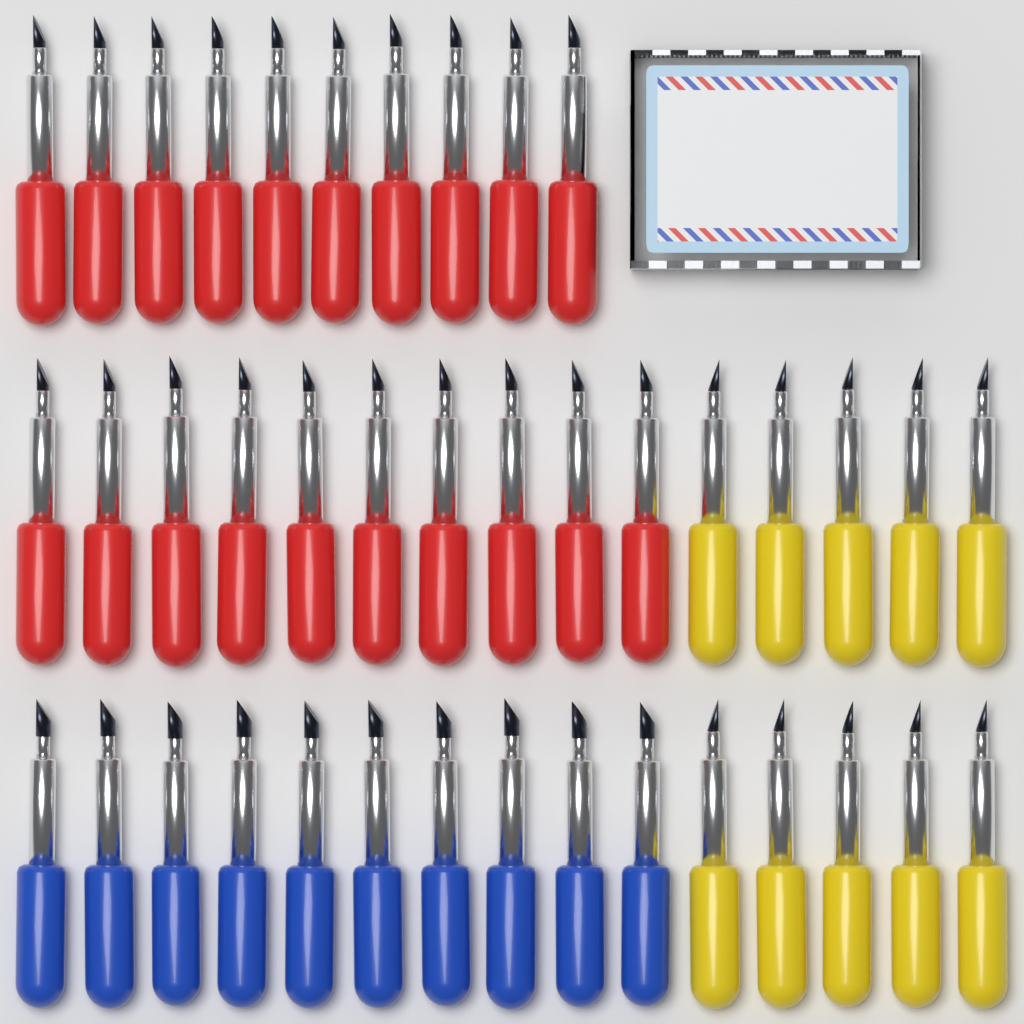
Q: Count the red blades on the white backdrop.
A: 20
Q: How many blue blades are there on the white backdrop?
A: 10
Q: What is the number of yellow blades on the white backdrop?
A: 10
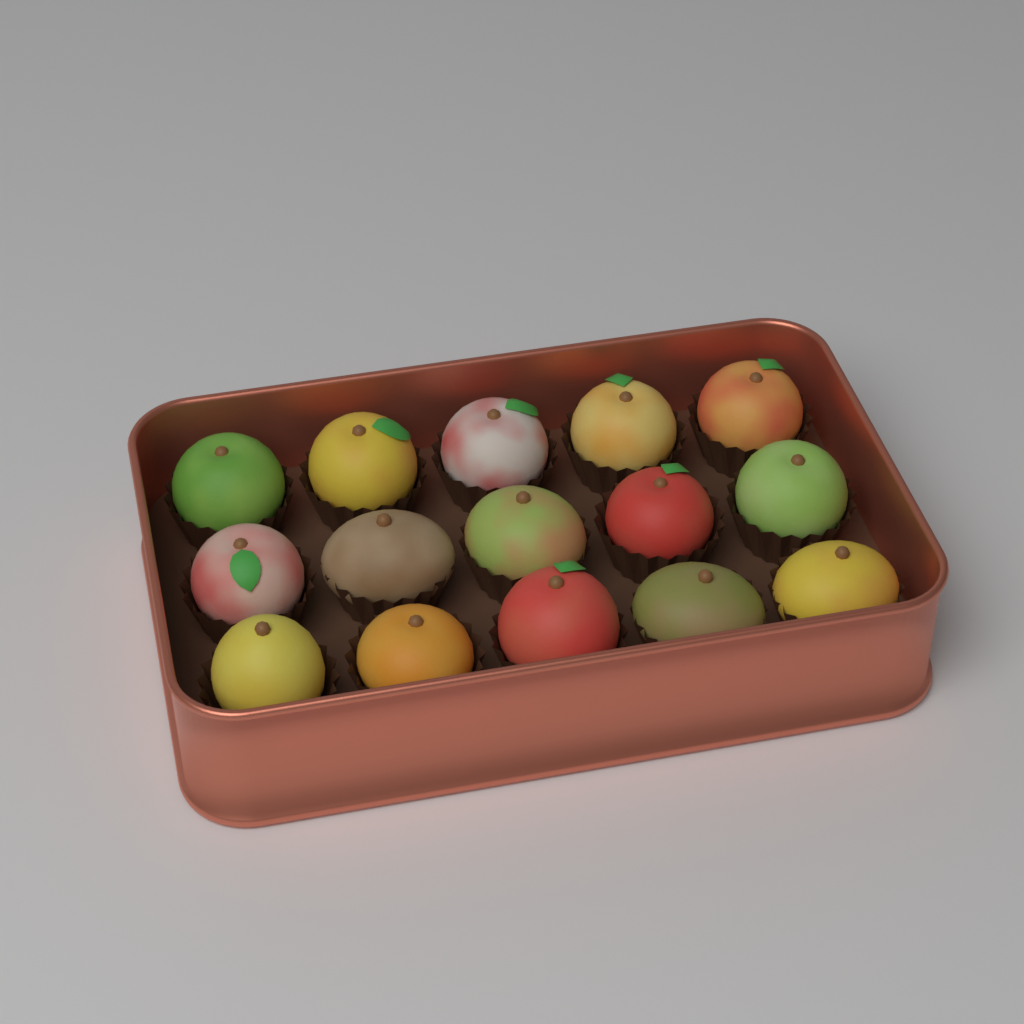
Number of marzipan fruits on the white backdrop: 15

========================================================================

Problem to solve: Give the entries from the line containing "Q: What is the" through the last line as a Markdown table with columns headed No. and Text. Number each row, skip blank lines, and leave out the pictures.

Expected answer:
| No. | Text |
|---|---|
| 1 | Q: What is the number of yellow blades on the white backdrop? |
| 2 | A: 10 |
| 3 | Number of marzipan fruits on the white backdrop: 15 |